#### What you need to do
(A) According to the ward profile notes, for roughly what share of Northern Ireland placenames is the Irish-language form recorded?
(B) Reproduce the ward profile notes word for word from "Editorial principles" up to and including "in the data.".

#### Passage shown

——

A spatial history report bringing together analysis of all 462 wards into one place through 10 high-quality maps — covering monument density, archaeological periods, placename heritage, terrain, wetland, and the historic landscape at first survey.

About this profile

What is a ward?

A ward is the smallest electoral and statistical geography used by the Northern Ireland Statistics and Research Agency (NISRA). The boundaries used here are the 2014 NISRA / OSNI Wards (462 across Northern Ireland), each typically covering 1-700 km² and a population of a few thousand. Wards do not align with parishes, townlands, or any historic administrative unit — they are a modern statistical convenience, used here only as a fixed spatial frame within which to summarise heritage records.

What counts as a site?

Three distinct heritage record types are reported separately, not combined: (1) Historic Sites — entries in the Northern Ireland Sites and Monuments Record (NISMR), the inventory of recorded archaeological sites and findspots, dated from prehistoric to early-modern; (2) Scheduled Monuments — sites legally protected under the Historic Monuments and Archaeological Objects (NI) Order 1995 and maintained by the Historic Environment Division (HED); (3) Listed Buildings — buildings of architectural or historic interest protected under the Planning Act (NI) 2011 and graded A, B+, B1, B2, or Record-Only by HED. A site appearing in more than one register is counted in each register independently.

Editorial principles

These ward profiles describe evidence, not history. They report what is recorded, not what occurred. Where the data is ambiguous, we say so. We do not infer historical processes — population movements, settlement expansion, periods of decline — from patterns in the record. Absence of evidence is not evidence of absence: in Northern Ireland, where antiquarian survey was uneven and modern excavation is geographically biased, a gap in the record almost always reflects the limits of recording rather than a genuine historical absence. We mark such gaps explicitly where they appear in the data.

Limits of coverage and known caveats

Several caveats apply to every ward profile: (1) NISMR coverage is uneven across NI — some areas (notably parts of the south-east and the Belfast urban fringe) have been more intensively surveyed than others, so a low recorded site count does not reliably indicate a low past density of activity; (2) period attributions in NISMR are often 'Unknown', and chronological breakdowns reported here reflect only the dated subset; (3) placename classification depends on the Irish-language form (name_ga), which is recorded for approximately 50% of NI placenames in the combined sources, so ecclesiastical and pre-Christian counts may be understated where anglicised forms remain unparsed; (4) terrain percentile ranks compare each ward only to the other 461 NI wards; they are not absolute thresholds. For absence-dominant land cover categories (wetland, water, cropland), percentile ranks are suppressed below 1% raw value, since the ranking of zero-value wards is not meaningful.

——

#### Stored data entries
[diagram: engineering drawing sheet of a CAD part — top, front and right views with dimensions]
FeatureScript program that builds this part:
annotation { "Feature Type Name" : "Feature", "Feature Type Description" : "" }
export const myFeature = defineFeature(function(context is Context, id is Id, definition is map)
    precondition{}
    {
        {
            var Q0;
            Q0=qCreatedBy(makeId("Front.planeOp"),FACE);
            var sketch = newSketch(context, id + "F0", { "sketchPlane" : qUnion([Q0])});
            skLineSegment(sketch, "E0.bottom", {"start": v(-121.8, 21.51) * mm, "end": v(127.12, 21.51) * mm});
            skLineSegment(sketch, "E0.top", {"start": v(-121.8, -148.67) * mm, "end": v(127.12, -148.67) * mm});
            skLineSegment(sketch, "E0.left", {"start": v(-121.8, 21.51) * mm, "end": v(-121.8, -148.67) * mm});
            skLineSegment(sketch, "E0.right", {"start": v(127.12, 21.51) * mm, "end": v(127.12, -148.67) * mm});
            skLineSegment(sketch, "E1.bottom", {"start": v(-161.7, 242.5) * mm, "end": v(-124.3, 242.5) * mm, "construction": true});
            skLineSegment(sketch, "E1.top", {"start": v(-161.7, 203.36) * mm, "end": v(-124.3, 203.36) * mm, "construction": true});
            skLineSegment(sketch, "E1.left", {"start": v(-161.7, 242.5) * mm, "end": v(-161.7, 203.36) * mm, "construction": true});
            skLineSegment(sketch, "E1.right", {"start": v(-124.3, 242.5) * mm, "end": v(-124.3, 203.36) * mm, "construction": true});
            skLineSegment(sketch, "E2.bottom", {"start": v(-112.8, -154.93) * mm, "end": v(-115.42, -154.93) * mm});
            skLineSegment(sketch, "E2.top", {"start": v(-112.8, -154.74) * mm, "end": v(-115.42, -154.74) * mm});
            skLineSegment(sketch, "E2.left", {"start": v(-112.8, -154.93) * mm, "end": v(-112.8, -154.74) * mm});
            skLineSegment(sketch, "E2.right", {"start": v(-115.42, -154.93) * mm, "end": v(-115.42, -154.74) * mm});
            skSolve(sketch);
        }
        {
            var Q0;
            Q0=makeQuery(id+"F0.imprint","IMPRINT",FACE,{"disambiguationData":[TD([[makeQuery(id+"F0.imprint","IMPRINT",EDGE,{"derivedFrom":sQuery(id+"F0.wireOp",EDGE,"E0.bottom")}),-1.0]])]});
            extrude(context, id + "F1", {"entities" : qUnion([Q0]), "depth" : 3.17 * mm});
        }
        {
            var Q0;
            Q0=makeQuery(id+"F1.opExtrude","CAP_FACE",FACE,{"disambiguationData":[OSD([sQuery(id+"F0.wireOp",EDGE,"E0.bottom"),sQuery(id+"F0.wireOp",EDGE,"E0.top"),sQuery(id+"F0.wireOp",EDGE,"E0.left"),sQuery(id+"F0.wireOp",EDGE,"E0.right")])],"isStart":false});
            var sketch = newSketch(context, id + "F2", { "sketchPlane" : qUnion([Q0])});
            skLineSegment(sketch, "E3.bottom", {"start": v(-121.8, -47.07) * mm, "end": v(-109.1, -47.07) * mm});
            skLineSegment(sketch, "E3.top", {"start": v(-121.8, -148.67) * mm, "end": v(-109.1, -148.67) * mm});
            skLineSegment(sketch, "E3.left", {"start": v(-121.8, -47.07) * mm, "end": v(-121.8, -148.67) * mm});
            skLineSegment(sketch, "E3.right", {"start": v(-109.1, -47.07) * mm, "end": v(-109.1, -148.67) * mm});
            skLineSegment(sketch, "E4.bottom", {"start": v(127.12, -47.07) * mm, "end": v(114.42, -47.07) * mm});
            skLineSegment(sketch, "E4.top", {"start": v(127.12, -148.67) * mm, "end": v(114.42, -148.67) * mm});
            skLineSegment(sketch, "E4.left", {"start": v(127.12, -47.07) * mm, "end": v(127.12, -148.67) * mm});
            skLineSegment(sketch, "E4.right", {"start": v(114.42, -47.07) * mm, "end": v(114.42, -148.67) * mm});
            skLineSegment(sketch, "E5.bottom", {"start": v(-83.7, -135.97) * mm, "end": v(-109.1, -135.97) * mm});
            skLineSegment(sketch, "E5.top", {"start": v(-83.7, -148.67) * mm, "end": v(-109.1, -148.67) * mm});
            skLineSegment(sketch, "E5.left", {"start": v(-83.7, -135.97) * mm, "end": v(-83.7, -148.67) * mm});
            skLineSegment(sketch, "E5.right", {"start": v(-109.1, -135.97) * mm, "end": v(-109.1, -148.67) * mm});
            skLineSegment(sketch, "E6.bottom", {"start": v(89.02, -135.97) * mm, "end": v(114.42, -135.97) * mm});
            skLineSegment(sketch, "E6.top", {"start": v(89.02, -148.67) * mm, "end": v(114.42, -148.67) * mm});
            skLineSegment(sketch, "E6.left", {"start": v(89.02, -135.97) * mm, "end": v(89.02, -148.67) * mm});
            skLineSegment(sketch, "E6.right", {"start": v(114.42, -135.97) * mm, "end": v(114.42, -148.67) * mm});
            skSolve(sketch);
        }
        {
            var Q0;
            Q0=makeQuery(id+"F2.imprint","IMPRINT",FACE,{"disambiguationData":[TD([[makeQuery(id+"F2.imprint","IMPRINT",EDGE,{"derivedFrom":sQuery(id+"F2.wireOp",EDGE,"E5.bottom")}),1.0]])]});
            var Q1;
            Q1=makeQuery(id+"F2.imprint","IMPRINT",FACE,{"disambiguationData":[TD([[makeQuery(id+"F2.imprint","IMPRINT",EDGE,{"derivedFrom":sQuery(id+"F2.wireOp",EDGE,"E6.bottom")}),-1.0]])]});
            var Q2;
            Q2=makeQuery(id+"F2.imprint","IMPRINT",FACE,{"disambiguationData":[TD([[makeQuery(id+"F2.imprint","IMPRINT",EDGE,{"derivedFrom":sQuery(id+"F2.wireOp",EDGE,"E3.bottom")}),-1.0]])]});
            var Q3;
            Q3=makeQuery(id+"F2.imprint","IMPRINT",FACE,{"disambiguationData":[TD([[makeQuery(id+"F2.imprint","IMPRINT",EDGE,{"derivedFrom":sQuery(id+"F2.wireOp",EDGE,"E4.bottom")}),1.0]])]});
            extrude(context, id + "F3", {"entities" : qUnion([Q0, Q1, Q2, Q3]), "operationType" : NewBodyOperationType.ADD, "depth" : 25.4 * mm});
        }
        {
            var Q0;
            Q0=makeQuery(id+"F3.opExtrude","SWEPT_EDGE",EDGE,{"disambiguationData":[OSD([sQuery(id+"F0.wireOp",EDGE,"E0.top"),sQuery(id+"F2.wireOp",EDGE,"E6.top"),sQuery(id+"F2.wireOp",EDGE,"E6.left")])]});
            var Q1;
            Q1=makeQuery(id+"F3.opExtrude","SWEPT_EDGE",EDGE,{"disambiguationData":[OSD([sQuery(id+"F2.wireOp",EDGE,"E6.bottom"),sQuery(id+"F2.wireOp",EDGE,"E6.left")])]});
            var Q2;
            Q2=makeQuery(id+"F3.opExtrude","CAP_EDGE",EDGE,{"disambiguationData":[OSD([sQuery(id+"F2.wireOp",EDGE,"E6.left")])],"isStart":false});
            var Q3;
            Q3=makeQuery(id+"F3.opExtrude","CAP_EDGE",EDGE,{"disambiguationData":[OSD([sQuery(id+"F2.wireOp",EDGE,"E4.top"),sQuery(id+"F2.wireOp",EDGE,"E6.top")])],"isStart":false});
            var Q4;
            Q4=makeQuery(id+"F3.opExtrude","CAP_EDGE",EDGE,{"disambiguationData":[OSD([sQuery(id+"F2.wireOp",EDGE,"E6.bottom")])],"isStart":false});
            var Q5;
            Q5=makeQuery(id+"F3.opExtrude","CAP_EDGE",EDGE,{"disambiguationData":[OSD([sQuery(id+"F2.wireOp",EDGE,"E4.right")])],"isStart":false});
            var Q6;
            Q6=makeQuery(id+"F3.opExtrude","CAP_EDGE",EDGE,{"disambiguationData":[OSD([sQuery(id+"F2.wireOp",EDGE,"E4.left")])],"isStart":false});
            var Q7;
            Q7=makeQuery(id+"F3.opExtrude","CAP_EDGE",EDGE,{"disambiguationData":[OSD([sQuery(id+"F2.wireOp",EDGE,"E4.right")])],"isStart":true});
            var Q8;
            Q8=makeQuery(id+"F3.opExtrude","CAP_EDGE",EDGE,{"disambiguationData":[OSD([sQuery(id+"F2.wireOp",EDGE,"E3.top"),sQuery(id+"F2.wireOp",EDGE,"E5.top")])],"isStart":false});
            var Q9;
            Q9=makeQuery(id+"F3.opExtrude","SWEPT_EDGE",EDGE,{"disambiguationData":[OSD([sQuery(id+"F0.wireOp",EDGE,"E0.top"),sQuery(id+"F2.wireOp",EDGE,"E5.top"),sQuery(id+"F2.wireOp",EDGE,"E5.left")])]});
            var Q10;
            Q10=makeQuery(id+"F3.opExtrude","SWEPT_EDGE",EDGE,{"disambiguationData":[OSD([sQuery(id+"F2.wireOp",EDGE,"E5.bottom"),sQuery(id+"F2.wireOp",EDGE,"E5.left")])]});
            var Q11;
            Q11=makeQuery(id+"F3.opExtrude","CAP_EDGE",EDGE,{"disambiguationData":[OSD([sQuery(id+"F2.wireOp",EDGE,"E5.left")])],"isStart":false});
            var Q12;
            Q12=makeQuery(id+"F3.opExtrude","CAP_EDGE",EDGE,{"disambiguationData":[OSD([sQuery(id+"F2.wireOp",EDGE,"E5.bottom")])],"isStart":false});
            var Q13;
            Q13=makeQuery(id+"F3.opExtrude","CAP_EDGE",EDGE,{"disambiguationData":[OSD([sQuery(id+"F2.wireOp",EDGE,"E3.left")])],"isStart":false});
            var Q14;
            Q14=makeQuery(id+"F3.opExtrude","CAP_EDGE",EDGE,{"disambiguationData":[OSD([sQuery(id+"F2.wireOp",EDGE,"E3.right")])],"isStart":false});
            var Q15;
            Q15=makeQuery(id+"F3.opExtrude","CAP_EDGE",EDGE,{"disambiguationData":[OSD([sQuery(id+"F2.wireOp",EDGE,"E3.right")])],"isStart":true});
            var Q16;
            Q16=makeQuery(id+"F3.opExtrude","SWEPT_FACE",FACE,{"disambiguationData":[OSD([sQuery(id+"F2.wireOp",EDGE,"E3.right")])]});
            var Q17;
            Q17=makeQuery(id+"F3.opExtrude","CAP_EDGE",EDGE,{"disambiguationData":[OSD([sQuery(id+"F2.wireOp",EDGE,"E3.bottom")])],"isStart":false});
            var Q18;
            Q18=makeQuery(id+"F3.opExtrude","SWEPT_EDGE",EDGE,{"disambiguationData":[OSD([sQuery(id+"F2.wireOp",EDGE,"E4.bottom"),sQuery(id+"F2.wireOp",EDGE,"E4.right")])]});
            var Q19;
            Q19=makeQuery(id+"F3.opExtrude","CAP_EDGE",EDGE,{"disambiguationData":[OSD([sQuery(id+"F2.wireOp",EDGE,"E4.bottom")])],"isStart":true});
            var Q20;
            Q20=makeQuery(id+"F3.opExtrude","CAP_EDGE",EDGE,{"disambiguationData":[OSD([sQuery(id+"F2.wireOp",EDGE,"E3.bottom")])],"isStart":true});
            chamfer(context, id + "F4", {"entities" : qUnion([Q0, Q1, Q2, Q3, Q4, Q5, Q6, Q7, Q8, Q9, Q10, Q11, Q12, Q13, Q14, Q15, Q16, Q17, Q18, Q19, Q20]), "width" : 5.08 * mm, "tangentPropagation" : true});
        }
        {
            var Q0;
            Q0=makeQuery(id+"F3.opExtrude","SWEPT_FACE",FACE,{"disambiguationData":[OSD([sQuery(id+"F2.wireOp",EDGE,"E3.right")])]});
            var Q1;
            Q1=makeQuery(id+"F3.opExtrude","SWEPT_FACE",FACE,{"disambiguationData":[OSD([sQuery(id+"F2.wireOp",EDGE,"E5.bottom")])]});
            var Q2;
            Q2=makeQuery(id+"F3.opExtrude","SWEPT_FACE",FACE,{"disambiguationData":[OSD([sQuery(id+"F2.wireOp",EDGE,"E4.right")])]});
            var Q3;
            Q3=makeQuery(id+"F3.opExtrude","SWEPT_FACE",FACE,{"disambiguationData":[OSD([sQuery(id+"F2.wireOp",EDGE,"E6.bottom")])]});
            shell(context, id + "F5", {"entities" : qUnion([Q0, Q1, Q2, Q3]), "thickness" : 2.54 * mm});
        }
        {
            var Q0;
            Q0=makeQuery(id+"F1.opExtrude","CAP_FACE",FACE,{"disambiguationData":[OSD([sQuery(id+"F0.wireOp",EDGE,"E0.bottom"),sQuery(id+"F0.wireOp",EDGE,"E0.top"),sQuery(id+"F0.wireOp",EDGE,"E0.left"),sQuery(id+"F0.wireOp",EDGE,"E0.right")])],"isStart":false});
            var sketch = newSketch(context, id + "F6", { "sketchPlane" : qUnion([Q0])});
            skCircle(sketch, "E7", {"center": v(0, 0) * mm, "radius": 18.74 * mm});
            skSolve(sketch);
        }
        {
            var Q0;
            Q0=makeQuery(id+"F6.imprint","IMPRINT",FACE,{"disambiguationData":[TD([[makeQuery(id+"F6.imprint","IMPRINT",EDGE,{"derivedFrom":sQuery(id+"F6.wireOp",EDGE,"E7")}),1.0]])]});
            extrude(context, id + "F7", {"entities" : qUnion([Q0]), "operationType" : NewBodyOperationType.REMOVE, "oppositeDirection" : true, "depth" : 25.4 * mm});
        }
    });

——

#### Answers for this exercise
(A) Approximately 50% of Northern Ireland placenames in the combined sources.

(B)
Editorial principles

These ward profiles describe evidence, not history. They report what is recorded, not what occurred. Where the data is ambiguous, we say so. We do not infer historical processes — population movements, settlement expansion, periods of decline — from patterns in the record. Absence of evidence is not evidence of absence: in Northern Ireland, where antiquarian survey was uneven and modern excavation is geographically biased, a gap in the record almost always reflects the limits of recording rather than a genuine historical absence. We mark such gaps explicitly where they appear in the data.